• Work instructions:
Report each line of the entries below that has the word "chảy" in it.
[Opening Supplied information section]
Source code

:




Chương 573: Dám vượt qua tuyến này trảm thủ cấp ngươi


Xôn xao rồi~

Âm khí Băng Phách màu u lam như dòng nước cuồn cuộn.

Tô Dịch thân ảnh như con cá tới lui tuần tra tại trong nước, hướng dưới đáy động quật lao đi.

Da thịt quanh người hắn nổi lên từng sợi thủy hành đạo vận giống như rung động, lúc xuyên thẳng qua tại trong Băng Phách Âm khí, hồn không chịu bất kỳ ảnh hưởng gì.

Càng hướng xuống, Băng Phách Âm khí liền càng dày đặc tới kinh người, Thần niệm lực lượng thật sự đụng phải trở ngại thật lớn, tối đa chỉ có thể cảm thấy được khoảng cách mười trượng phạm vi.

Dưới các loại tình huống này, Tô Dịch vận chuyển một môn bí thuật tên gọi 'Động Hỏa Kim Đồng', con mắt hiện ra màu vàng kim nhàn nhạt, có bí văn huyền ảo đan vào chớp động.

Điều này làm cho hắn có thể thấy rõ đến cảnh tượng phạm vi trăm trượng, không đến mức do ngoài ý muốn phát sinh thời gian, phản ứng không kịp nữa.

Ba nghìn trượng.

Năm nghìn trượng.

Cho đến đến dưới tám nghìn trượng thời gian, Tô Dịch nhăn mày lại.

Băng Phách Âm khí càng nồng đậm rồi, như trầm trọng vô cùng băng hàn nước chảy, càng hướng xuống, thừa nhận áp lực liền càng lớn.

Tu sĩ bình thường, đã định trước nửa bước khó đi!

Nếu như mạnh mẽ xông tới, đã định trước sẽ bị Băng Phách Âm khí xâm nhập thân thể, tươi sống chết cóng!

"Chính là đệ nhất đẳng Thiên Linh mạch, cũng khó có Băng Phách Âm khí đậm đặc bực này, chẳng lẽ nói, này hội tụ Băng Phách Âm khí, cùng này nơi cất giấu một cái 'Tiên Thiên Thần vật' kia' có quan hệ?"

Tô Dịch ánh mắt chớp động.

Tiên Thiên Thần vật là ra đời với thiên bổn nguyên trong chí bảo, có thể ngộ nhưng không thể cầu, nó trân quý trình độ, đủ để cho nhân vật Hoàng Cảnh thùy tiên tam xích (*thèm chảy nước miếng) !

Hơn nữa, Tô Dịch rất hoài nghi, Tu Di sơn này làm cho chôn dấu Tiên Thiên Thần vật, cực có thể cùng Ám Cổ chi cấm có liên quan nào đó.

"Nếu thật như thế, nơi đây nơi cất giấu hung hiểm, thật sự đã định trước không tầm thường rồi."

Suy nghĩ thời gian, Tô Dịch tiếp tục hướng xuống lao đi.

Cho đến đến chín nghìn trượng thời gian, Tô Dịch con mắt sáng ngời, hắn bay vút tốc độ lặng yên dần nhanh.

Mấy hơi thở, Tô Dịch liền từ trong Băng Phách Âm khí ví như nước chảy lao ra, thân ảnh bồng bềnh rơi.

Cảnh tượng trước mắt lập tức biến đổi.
[Closing Supplied information section]
• Task result:
Băng Phách Âm khí càng nồng đậm rồi, như trầm trọng vô cùng băng hàn nước chảy, càng hướng xuống, thừa nhận áp lực liền càng lớn.
Tiên Thiên Thần vật là ra đời với thiên bổn nguyên trong chí bảo, có thể ngộ nhưng không thể cầu, nó trân quý trình độ, đủ để cho nhân vật Hoàng Cảnh thùy tiên tam xích (*thèm chảy nước miếng) !
Mấy hơi thở, Tô Dịch liền từ trong Băng Phách Âm khí ví như nước chảy lao ra, thân ảnh bồng bềnh rơi.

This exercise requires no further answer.